Ce qui se tient le plus souvent en arrière-plan, c’est l’idée fausse, fortement renforcée culturellement, de toujours vouloir être en situation de contrôle. Je trouve cette idée particulièrement forte chez les Allemands. Tout doit être sous contrôle. Si tout est en ordre et si tout est clair, alors on peut se sentir en sécurité. C’est également absurde. Personne ne peut avoir le contrôle de la vie, car la vie est de très loin trop complexe avec beaucoup trop d’événements qui arrivent et affectent tout le reste. Nous devons reconnaître et admettre les très nombreux niveaux de sottises et d’attentes irréalistes.

Résumé 

Quasiment tous, nous surinvestissons le « moi ». De fait, il est naturel pour nous de croire que nous sommes le centre de l’univers, et que toutes les choses tournent autour de nous.
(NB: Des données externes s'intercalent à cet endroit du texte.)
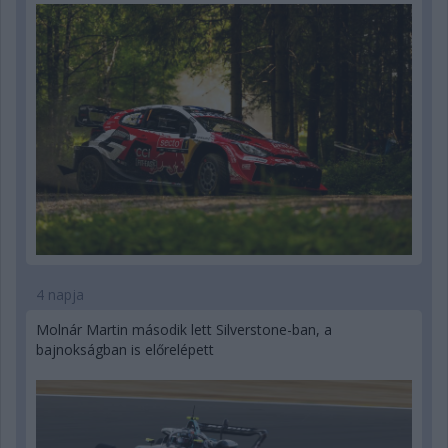
4 napja
Molnár Martin második lett Silverstone-ban, a
bajnokságban is előrelépett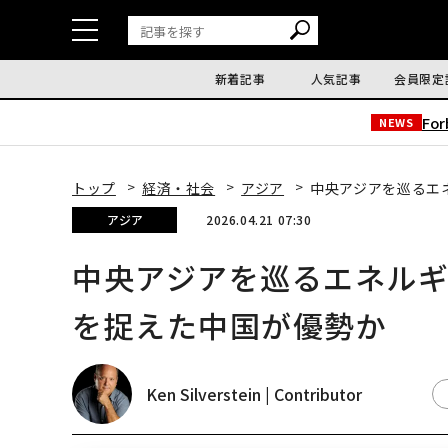
新着記事
人気記事
会員限定
Fo
NEWS
トップ
経済・社会
アジア
中央アジアを巡るエ
アジア
2026.04.21 07:30
中央アジアを巡るエネル
を捉えた中国が優勢か
Ken Silverstein | Contributor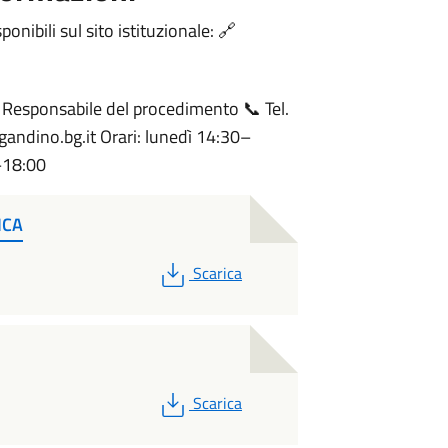
onibili sul sito istituzionale: 🔗
 Responsabile del procedimento 📞 Tel.
ndino.bg.it Orari: lunedì 14:30–
–18:00
ICA
PDF
Scarica
PDF
Scarica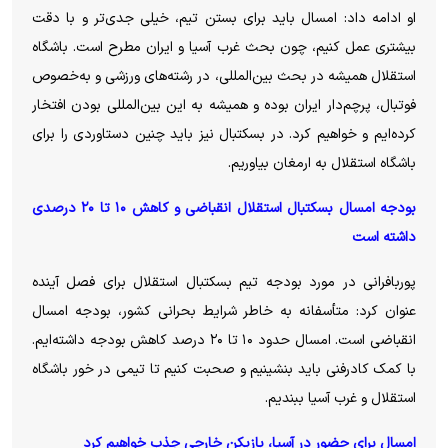
او ادامه داد: امسال باید برای بستن تیم، خیلی جدی‌تر و با دقت
بیشتری عمل کنیم، چون بحث غرب آسیا و ایران مطرح است. باشگاه
استقلال همیشه در بحث بین‌المللی، در رشته‌های ورزشی و به‌خصوص
فوتبال، پرچم‌دار ایران بوده و همیشه به این بین‌المللی بودن افتخار
کرده‌ایم و خواهیم کرد. در بسکتبال نیز باید چنین دستاوردی را برای
باشگاه استقلال به ارمغان بیاوریم.
بودجه‌ امسال بسکتبال استقلال انقباضی و کاهش ۱۰ تا ۲۰ درصدی
داشته است
پوربافرانی در مورد بودجه تیم بسکتبال استقلال برای فصل آینده
عنوان کرد: متأسفانه به خاطر شرایط بحرانی کشور، بودجه‌ امسال
انقباضی است. امسال حدود ۱۰ تا ۲۰ درصد کاهش بودجه داشته‌ایم.
با کمک کادرفنی باید بنشینیم و صحبت کنیم تا تیمی در خور باشگاه
استقلال و غرب آسیا ببندیم.
امسال برای حضور در آسیا، بازیکن خارجی جذب خواهیم کرد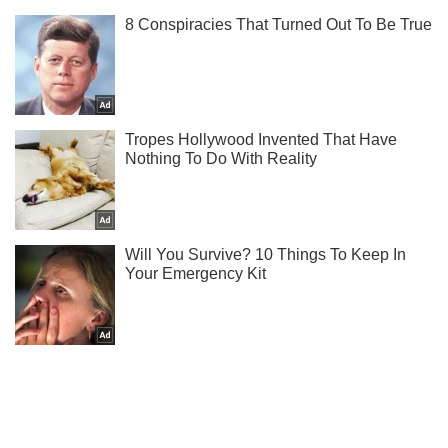
Ми в Telegram! Підписуйся! Читай тільки найкраще!
Підписатись
Підписатись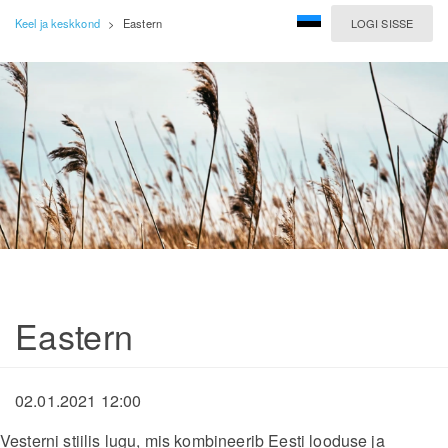
Keel ja keskkond
>
Eastern
LOGI SISSE
Eastern
02.01.2021 12:00
Vesterni stiilis lugu, mis kombineerib Eesti looduse ja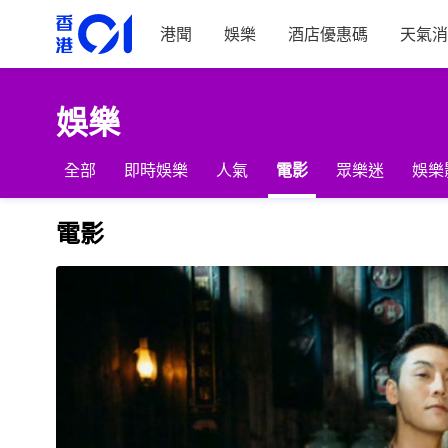
港聞
娛樂
酒店優惠碼
天氣消
娛樂
全部
即時娛樂
人氣
電影
眾樂迷
娛樂
電影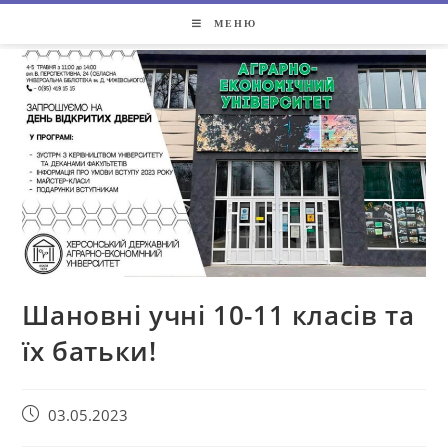
МЕНЮ
Шановні учні 10-11 класів та
їх батьки!
03.05.2023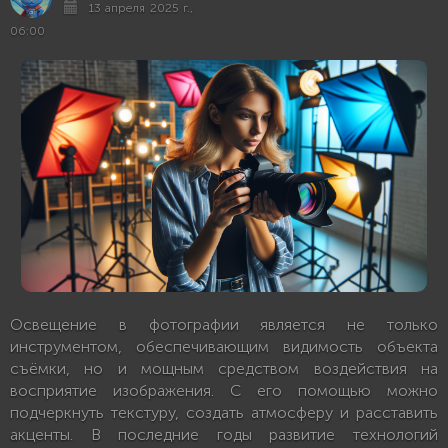
13 апреля 2025 г.,
06:00
Освещение в фотографии является не только
инструментом, обеспечивающим видимость объекта
съёмки, но и мощным средством воздействия на
восприятие изображения. С его помощью можно
подчеркнуть текстуру, создать атмосферу и расставить
акценты. В последние годы развитие технологий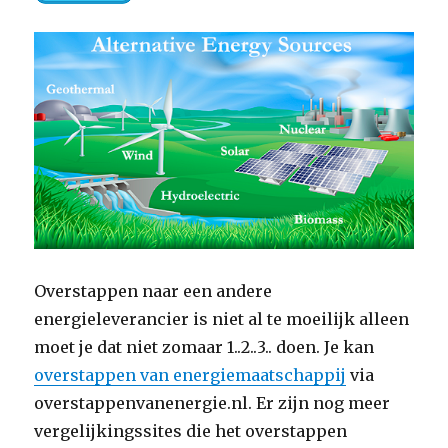
Overstappen naar een andere
energieleverancier is niet al te moeilijk alleen
moet je dat niet zomaar 1..2..3.. doen. Je kan
overstappen van energiemaatschappij
via
overstappenvanenergie.nl. Er zijn nog meer
vergelijkingssites die het overstappen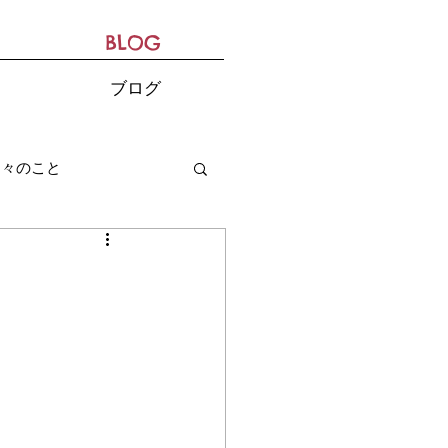
BLOG
ブログ
日々のこと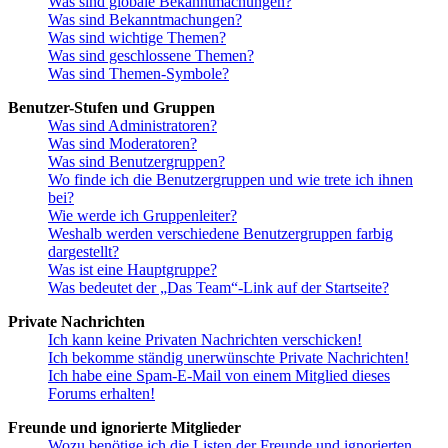
Was sind globale Bekanntmachungen?
Was sind Bekanntmachungen?
Was sind wichtige Themen?
Was sind geschlossene Themen?
Was sind Themen-Symbole?
Benutzer-Stufen und Gruppen
Was sind Administratoren?
Was sind Moderatoren?
Was sind Benutzergruppen?
Wo finde ich die Benutzergruppen und wie trete ich ihnen
bei?
Wie werde ich Gruppenleiter?
Weshalb werden verschiedene Benutzergruppen farbig
dargestellt?
Was ist eine Hauptgruppe?
Was bedeutet der „Das Team“-Link auf der Startseite?
Private Nachrichten
Ich kann keine Privaten Nachrichten verschicken!
Ich bekomme ständig unerwünschte Private Nachrichten!
Ich habe eine Spam-E-Mail von einem Mitglied dieses
Forums erhalten!
Freunde und ignorierte Mitglieder
Wozu benötige ich die Listen der Freunde und ignorierten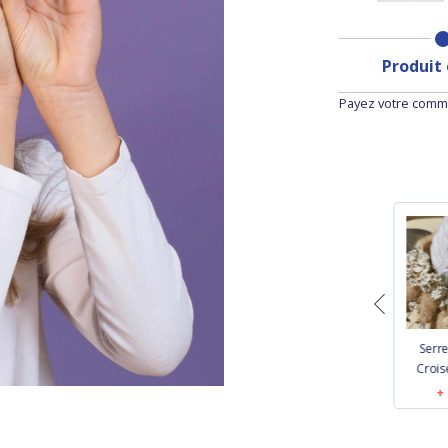
Produit
Payez votre comma
in lin
Serre-tête Large
Serre-tête fin rouge
Serre
é
Croisé noir
Croisé
9,50 €
 €
13,90 €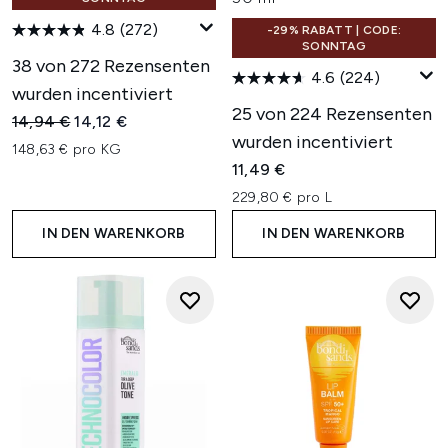
4.8
(272)
-29% RABATT | CODE:
SONNTAG
38 von 272 Rezensenten
4.6
(224)
wurden incentiviert
25 von 224 Rezensenten
Unverbindliche Preisempfehlung:
Aktueller Preis:
14,94 €
14,12 €
wurden incentiviert
148,63 € pro KG
11,49 €
229,80 € pro L
IN DEN WARENKORB
IN DEN WARENKORB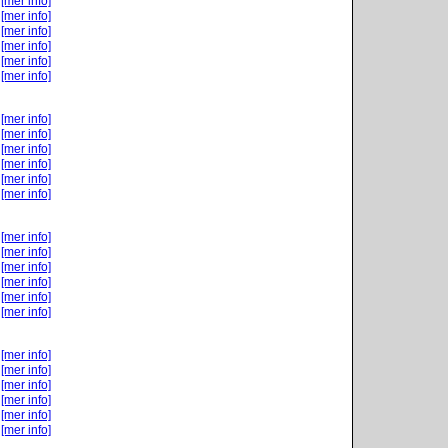
[mer info]
[mer info]
[mer info]
[mer info]
[mer info]
[mer info]
[mer info]
[mer info]
[mer info]
[mer info]
[mer info]
[mer info]
[mer info]
[mer info]
[mer info]
[mer info]
[mer info]
[mer info]
[mer info]
[mer info]
[mer info]
[mer info]
[mer info]
[mer info]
En plus de cela, nous surajoutons quelque chose comme notre belle apparence, notre intelligence ou notre richesse, pensant que c’est la chose la plus importante nous concernant. Et c’est là que réside notre plus gros problème : le « moi » solide, beau et riche.

Quand on pense de la sorte, nous devenons possessifs avec nos amis, jaloux si nous voyons qu’ils passent du temps et prennent du plaisir avec d’autres. Si nous relevons le défi de cette croyance, laquelle est de toute façon totalement erronée, nous altérons radicalement notre perspective. C’est la raison pour laquelle la compréhension de la vacuité est vue comme la plus puissante et la plus efficace des médecines non seulement pour la jalousie mais pour toutes les émotions perturbatrices.